Christmas 2013 brought stormy weather and high winds to much of the UK, causing widespread flooding in Kent and other parts of the South East.
Thousands of people were affected over Christmas and it’s likely there will be plenty more storms in the future, with The Environment Agency estimating that one in six homes in England are at risk of flooding at some point.
We’ve put together this guide to help you understand what you can do in the event that you are affected by flooding – either now or in the future.
Protecting against future flooding
Prevention is better than cure, so if you live in an area vulnerable to flooding, sign up to the Environment Agency’s Floodline, a free service which sends a message to your phone or email when flooding is expected. You can also monitor flood warnings through the Met Office’s National Severe Weather Warning Service. Be prepared for the emergency services to evacuate you from your home or business if there is a substantial risk of a flood.
Make sure you have robust building and contents insurance policy – ideally with comprehensive cover. You will need to keep up-to-date with all your premiums as arrears can invalidate a future claim.
If you are considering purchasing a property, check whether it is located in an area vulnerable to flooding and commission a detailed structural survey before you exchange contracts.
Recovering your costs after a flood
If your home is damaged in a flood, the first thing you should do is call your building insurance company’s 24 hour helpline. Don’t worry if your policy document has been lost or destroyed: your insurance company will have all your details stored on its database.
There are a number of provisions your insurance company should make within your policy, including:
- Alternative accommodation
Most policies will pay for alternative accommodation if you are not able to stay in your home because of flood damage. To avoid any future problems, it’s best to ask them to approve your choice of accommodation before your stay commences.
- Repairs and redecoration
If possible, take photos of the damage and use them in your discussions with your insurance company about the work needed. Check whether your policy covers the cost of cleaning your property or whether you need to cover that when the work is complete.
Use a permanent ink pen to mark how high water has risen in every room and make an inventory of the damage. This should include everything from furniture and equipment to food supplies and home accessories.
Don’t throw away any damaged items until you have spoken with your insurer about replacing them, because a loss adjustor may need to assess the full scale of the damage to calculate how much your pay out should be.
If at all possible, wait until everything is agreed with your insurance company before starting any restoration work, but if this isn’t possible, keep receipts for any money you spend.
If items of furniture need to be removed from your home and stored for you until the restoration work is complete, your insurer should usually pay for this too.
Keep a record of all correspondence with your insurance company, including the date, time, name of the person you spoke to and what was discussed and agreed.
What if I don’t have flood insurance?
Without flood insurance, options for recovering the costs incurred by flood damage are more limited, but you may be able to make a legal claim against your local authority for not maintaining drains when this results in your home being damaged by a flood. You may also have a case against the water authority for problems with pumping stations when your property suffers flood damage as a result.

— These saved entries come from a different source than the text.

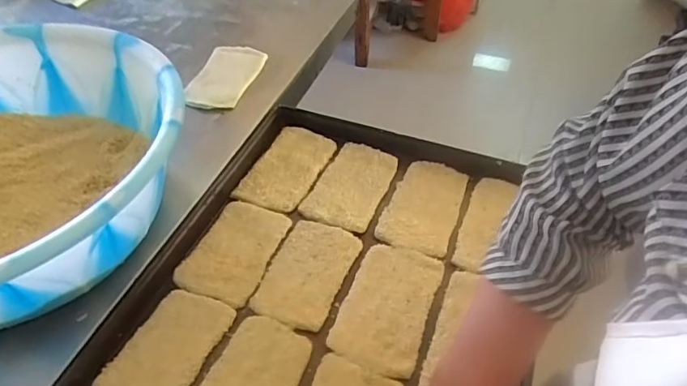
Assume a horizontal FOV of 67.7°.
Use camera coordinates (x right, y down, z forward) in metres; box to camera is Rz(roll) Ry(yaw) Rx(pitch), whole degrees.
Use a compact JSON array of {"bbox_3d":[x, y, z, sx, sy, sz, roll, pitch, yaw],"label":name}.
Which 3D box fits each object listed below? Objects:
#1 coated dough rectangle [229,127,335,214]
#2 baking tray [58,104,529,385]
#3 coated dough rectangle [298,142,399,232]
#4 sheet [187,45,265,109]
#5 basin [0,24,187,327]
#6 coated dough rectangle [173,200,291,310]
[{"bbox_3d":[-0.076,-0.036,0.700,0.084,0.010,0.147,21,52,16],"label":"coated dough rectangle"},{"bbox_3d":[-0.026,0.144,0.530,0.399,0.034,0.594,17,51,13],"label":"baking tray"},{"bbox_3d":[0.010,-0.014,0.677,0.089,0.005,0.145,19,52,15],"label":"coated dough rectangle"},{"bbox_3d":[-0.182,-0.176,0.775,0.086,0.011,0.146,14,53,14],"label":"sheet"},{"bbox_3d":[-0.364,-0.025,0.539,0.384,0.132,0.387,0,49,0],"label":"basin"},{"bbox_3d":[-0.130,0.067,0.612,0.091,0.008,0.134,17,51,13],"label":"coated dough rectangle"}]

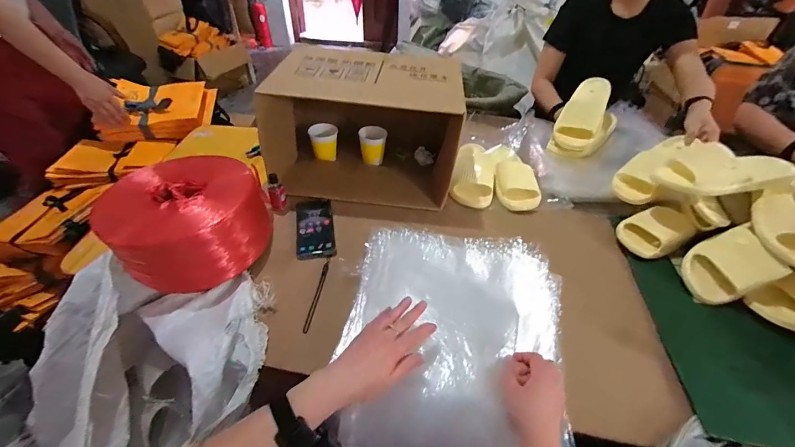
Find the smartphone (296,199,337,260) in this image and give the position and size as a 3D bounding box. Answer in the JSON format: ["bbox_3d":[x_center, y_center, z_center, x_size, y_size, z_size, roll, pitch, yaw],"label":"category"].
[{"bbox_3d":[-0.171,-0.001,0.745,0.072,0.010,0.187,-7,43,-9],"label":"smartphone"}]

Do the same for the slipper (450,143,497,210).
[{"bbox_3d":[0.192,-0.137,0.891,0.102,0.063,0.242,10,43,9],"label":"slipper"}]

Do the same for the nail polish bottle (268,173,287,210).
[{"bbox_3d":[-0.258,-0.068,0.764,0.034,0.077,0.020,-9,15,-12],"label":"nail polish bottle"}]

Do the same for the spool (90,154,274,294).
[{"bbox_3d":[-0.371,-0.005,0.639,0.217,0.137,0.224,1,43,-1],"label":"spool"}]

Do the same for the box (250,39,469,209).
[{"bbox_3d":[-0.061,-0.223,0.828,0.387,0.250,0.279,7,43,6],"label":"box"}]

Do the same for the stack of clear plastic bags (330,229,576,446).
[{"bbox_3d":[0.085,0.181,0.574,0.333,0.080,0.408,10,43,8],"label":"stack of clear plastic bags"}]

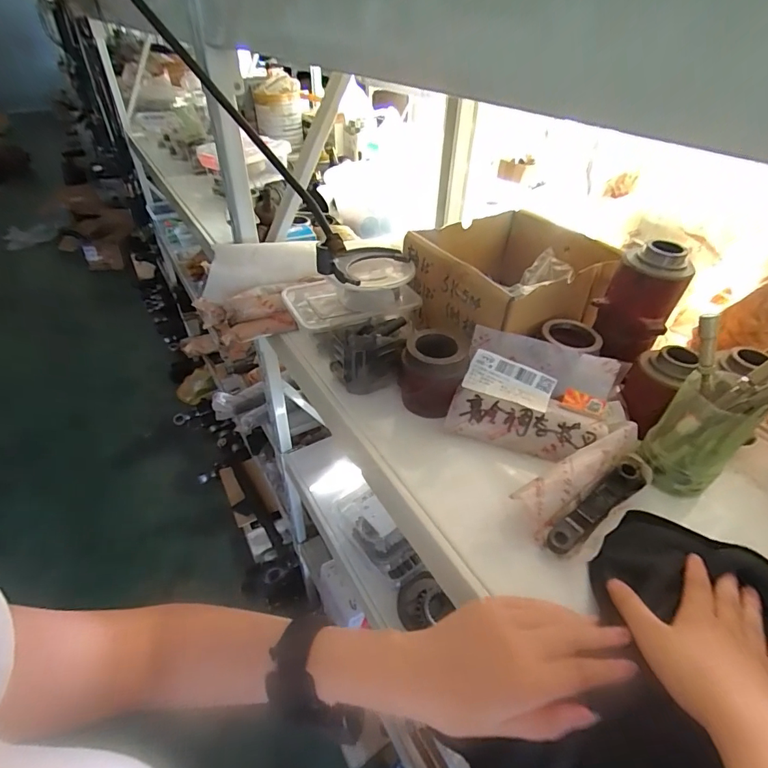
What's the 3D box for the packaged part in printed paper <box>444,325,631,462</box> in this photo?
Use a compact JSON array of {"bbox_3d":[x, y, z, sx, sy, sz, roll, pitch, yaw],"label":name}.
[{"bbox_3d":[0.166,0.016,0.461,0.176,0.050,0.122,13,76,10],"label":"packaged part in printed paper"}]

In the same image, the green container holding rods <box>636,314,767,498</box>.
[{"bbox_3d":[0.293,0.024,0.384,0.059,0.159,0.083,-30,50,-33],"label":"green container holding rods"}]

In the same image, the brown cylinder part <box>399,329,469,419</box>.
[{"bbox_3d":[0.052,-0.013,0.475,0.072,0.076,0.062,10,41,9],"label":"brown cylinder part"}]

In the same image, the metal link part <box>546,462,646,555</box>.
[{"bbox_3d":[0.188,0.108,0.380,0.124,0.032,0.026,-26,48,-30],"label":"metal link part"}]

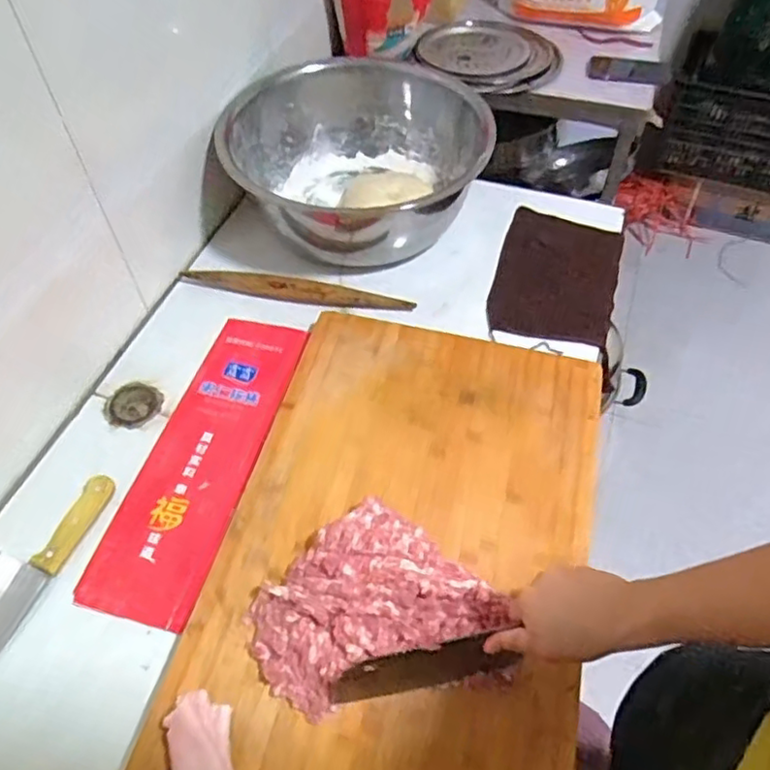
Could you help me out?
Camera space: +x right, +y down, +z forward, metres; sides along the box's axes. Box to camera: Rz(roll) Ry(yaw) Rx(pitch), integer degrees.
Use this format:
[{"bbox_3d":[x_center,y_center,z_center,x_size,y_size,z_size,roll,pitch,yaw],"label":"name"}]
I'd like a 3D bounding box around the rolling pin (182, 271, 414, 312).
[{"bbox_3d":[-0.124,-0.134,0.894,0.322,0.028,0.034,8,54,8],"label":"rolling pin"}]

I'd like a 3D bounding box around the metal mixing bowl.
[{"bbox_3d":[-0.041,-0.333,0.975,0.370,0.172,0.352,2,53,3],"label":"metal mixing bowl"}]

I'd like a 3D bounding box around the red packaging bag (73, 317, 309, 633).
[{"bbox_3d":[-0.210,0.076,0.749,0.123,0.011,0.398,13,53,6],"label":"red packaging bag"}]

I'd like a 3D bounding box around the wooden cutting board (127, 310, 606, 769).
[{"bbox_3d":[0.023,0.153,0.660,0.364,0.033,0.556,11,54,10],"label":"wooden cutting board"}]

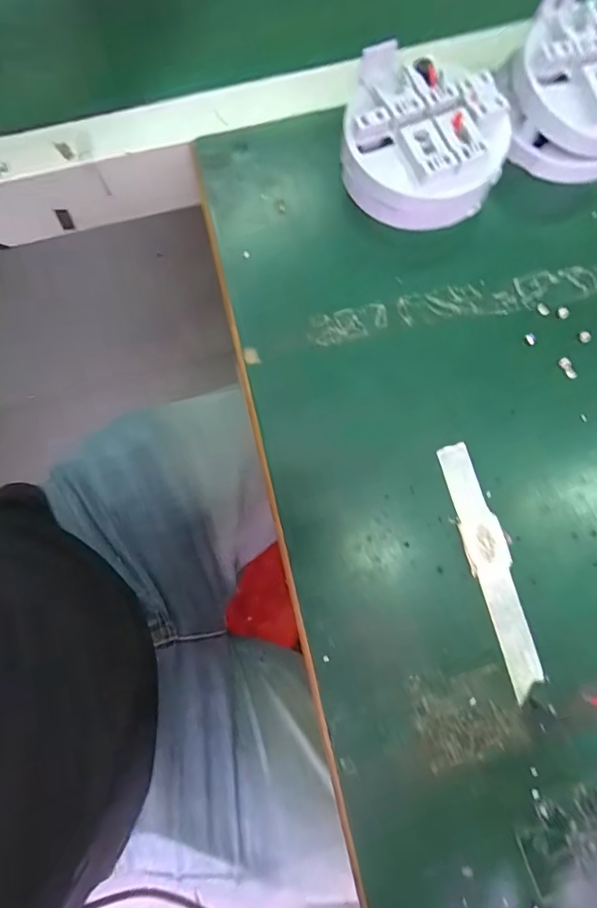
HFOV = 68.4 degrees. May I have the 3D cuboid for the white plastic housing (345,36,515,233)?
[{"bbox_3d":[0.081,-0.201,0.290,0.102,0.044,0.097,15,77,3],"label":"white plastic housing"}]

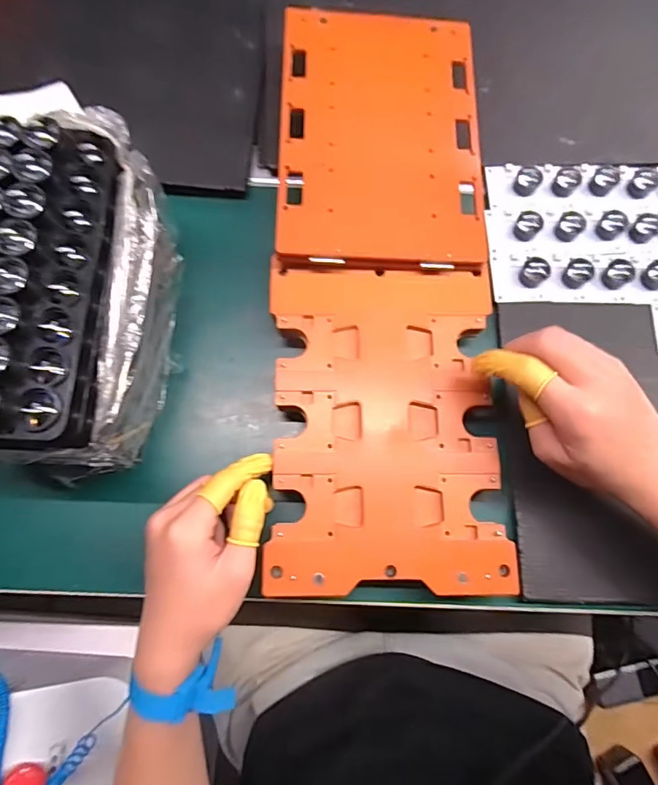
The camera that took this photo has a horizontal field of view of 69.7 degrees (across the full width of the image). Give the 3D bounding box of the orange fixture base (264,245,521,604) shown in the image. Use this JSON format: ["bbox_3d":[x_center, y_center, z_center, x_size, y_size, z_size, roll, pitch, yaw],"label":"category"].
[{"bbox_3d":[0.040,0.018,0.341,0.161,0.009,0.234,0,77,0],"label":"orange fixture base"}]

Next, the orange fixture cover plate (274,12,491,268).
[{"bbox_3d":[0.043,-0.211,0.388,0.159,0.025,0.234,0,77,0],"label":"orange fixture cover plate"}]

Potential insurance company objections
You should seek legal advice if your insurance company raises any of the following objections to your claim:
- They do not accept the principal of secondary flooding, meaning when the flood water has not got inside the house, but it has damaged the timbers underneath the house and left high levels of moisture under the house. This can lead to damp, wet rot and dry rot and is usually noticed sometime after the initial flooding.
- They do not accept flooding as the cause of the damage, e.g. they may say your home would have been protected if it had been adequately damp proofed.
- Someone else owned the property when the primary flooding occurred and your claim is for damage caused by secondary flooding. In such cases as these it is sometimes possible to pursue compensation from the former owners’ insurers or the surveyor who wrote the report when you purchased the property.
- They refuse to pay out because you did not report the damage within a certain time. For example you may be a landlord and have to report damage to your insurer within 30 days but your tenants only informed you after 31 days or more.
A qualified solicitor will be able to help you fight objections of this nature, often on a no win no fee basis.